Farm to College dinner one of many Food Day events
October 18, 2012
FOOD DAY (AND BEYOND)
AT UC DAVIS
• Wednesday, Oct. 24 — UC Davis Farmers Market, 11 a.m.-1:30 p.m., Silo Patio. Also check out Julia Luckenbill's photo essay, Farm to School Across the Lifespan, in the Craft Center Gallery, South Silo. Luckenbill, a Craft Center volunteer, works as infant-toddler program coordinator and demonstration lecturer at UC Davis’ Center for Child and Family Studies.
• Wednesday, Oct. 24 — Eat Real Every Day, cooking class (for UC Davis students only), 11 a.m.-noon, Student Health and Wellness Center.
• Wednesday, Oct. 24 — Got Breakfast? Drop by the Student Health and Wellness Center, noon-8 p.m., to pick up recipe cards that will have you eating real for breakfast.
• Wednesday, Oct. 24 — Farm to College dinner, 4:45-8 p.m., Segundo, Tercero and Cuarto dining commons. Open to everyone in the campus community. For people without meal plans, the price is $11.60 (UC Davis staff with identification or Staff Assembly pin) or $14.50 (general public).
• Thursday, Oct. 25 — Change the Way You Think About Food. Learn about the newest dietary guidelines and commit to changes you can make right now. Presented by Linda Adams, registered dietitian, director of sustainability and nutrition for Dining Services. Noon-1 p.m., MU II, Memorial Union (second floor).
UC Davis doubles down Wednesday (Oct. 24) in celebration of a local and more sustainable food system on campus and off.

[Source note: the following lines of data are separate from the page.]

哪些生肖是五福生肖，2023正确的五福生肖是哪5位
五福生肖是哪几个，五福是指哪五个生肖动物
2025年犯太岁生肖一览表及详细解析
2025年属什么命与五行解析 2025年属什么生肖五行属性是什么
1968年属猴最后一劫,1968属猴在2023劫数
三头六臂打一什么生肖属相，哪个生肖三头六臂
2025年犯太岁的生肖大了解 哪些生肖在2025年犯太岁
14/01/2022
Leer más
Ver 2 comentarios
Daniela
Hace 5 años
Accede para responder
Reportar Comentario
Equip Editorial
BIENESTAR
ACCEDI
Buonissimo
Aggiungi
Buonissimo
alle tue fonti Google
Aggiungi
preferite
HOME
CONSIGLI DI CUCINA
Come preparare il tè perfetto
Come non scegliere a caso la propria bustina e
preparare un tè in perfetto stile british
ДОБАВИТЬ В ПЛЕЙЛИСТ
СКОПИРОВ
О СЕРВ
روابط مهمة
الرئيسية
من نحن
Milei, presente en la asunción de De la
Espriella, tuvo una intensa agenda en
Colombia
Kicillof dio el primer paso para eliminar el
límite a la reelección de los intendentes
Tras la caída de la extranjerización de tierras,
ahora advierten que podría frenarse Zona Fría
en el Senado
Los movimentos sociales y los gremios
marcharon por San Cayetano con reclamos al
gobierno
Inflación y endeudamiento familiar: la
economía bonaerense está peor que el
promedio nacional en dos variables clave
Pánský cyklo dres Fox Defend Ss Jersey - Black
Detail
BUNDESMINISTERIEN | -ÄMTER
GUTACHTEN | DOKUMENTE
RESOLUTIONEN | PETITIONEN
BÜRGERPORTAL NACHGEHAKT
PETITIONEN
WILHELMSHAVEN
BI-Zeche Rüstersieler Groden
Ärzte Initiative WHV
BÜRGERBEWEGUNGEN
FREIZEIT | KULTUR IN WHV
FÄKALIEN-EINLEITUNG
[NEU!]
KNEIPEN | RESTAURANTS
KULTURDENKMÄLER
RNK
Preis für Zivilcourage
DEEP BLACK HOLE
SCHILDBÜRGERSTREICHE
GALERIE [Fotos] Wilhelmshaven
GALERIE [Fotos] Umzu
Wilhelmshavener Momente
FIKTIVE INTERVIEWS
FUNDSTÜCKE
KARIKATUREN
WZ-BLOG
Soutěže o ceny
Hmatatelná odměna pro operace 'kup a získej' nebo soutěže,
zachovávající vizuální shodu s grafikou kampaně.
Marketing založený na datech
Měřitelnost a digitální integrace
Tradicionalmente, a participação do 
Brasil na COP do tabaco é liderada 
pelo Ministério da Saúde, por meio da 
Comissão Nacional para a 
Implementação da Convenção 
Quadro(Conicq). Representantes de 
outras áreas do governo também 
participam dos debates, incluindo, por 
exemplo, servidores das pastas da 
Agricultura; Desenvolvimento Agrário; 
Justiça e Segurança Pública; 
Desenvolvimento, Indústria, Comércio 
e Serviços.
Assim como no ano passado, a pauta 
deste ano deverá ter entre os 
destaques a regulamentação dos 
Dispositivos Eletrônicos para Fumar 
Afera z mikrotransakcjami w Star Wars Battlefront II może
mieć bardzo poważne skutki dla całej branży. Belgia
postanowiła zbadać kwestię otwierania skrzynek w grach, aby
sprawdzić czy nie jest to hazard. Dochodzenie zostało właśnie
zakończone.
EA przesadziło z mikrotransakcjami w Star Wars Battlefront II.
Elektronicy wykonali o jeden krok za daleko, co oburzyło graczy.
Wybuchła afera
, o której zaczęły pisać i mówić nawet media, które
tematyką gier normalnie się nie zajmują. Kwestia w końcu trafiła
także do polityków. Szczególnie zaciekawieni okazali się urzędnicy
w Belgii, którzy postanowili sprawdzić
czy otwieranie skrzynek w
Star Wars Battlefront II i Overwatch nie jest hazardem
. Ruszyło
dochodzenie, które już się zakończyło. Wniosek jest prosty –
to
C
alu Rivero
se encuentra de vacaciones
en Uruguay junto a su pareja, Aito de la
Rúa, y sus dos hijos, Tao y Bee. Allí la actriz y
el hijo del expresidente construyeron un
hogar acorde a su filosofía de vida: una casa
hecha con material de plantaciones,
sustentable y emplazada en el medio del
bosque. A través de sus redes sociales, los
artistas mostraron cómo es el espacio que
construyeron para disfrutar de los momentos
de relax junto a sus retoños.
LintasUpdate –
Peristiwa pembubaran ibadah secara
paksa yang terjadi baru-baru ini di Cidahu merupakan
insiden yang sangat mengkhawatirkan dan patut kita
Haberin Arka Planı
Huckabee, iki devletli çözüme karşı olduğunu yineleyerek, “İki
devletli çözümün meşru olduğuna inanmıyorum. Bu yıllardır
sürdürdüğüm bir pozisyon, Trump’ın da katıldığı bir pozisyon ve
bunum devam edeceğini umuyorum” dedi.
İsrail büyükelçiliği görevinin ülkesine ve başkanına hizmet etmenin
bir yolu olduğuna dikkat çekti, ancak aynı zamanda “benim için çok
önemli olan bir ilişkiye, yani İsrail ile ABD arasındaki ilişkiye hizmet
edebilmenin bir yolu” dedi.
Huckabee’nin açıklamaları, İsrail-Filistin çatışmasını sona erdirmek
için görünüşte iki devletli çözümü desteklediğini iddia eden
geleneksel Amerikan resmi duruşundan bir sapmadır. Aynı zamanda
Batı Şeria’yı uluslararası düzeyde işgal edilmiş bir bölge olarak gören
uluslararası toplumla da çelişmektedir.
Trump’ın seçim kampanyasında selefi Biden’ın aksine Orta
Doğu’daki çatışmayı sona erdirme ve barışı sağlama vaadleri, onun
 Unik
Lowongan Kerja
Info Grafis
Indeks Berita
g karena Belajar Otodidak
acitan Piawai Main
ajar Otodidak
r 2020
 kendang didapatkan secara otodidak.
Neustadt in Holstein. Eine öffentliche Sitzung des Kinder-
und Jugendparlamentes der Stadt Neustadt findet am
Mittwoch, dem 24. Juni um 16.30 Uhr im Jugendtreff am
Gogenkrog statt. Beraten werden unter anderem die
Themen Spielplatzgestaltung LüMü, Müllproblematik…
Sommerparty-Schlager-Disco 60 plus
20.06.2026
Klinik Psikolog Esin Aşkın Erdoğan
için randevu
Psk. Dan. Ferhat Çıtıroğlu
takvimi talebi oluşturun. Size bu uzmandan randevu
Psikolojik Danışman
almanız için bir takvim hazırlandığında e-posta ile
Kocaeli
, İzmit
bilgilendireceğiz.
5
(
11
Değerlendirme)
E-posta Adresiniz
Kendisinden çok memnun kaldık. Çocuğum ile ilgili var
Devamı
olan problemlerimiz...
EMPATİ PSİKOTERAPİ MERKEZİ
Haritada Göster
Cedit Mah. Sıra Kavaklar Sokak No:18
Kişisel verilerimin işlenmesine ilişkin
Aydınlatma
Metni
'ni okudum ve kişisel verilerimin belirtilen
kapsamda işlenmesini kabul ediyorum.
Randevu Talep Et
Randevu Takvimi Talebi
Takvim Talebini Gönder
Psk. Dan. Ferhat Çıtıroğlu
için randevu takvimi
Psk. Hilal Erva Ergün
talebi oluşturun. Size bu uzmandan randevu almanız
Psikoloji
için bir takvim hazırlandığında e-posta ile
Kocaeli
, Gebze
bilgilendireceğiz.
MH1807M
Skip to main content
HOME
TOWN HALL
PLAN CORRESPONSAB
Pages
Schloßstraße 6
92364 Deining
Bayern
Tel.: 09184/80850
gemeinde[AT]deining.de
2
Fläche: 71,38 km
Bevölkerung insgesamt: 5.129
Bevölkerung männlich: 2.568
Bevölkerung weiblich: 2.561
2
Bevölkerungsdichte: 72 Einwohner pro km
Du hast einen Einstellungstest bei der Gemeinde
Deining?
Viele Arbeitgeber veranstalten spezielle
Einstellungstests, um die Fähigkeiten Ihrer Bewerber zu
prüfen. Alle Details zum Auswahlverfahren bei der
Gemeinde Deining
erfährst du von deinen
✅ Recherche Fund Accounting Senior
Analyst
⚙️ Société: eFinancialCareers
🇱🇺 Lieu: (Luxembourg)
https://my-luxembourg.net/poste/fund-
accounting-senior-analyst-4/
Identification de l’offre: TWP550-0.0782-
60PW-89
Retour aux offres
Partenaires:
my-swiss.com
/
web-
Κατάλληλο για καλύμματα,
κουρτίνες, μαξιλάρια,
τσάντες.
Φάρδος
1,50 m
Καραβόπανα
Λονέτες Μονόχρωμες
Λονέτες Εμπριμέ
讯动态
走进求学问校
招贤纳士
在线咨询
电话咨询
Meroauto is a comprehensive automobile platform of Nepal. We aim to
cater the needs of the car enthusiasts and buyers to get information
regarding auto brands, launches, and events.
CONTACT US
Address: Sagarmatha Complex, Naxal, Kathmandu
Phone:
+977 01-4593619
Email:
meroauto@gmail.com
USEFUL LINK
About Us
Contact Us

Second, Oct. 24 brings UC Davis’ first Farm to College dinner of the new academic year. Dining Services presents Farm to College twice annually to showcase the university’s commitment to menus featuring sustainably produced and humanely raised food from the campus and surrounding area.
Farm to College will be held next week at all three dining commons for students who live in the residence halls, and for everyone else in the campus community, too. See box for details.
Besides a good meal, Farm to College offers an opportunity for students and guests to learn about the power of their food dollar and consumer choice, and where their food comes from — all of which is in keeping with the Food Day movement toward more healthy, affordable and sustainable food.
Farm to College also includes gardening and craft activities and games.
Here are some of the items from next week’s Farm to College menu:
Entrees — Roasted Butternut Squash (with squash from the Student Farm); Grilled Flat-Iron Country Natural Beef Steak; Thyme Roasted, Pasture-Raised Mary’s Chicken; Fresh Pasta with UC Davis Russell Ranch Roasted Tomato Sauce; and Gorgonzola and Grape Pizza.
Sides — Sweet Potato Wedges, Sautéed Dwelley Green Beans with Almonds, and Autumn Pear Salad.
Desserts — Fresh Greene and Hemly Ranch Apple Gallette, and Spice Pumpkin Cake with Pecan Streusel.
Note: Vegan, vegetarian and gluten-free options available.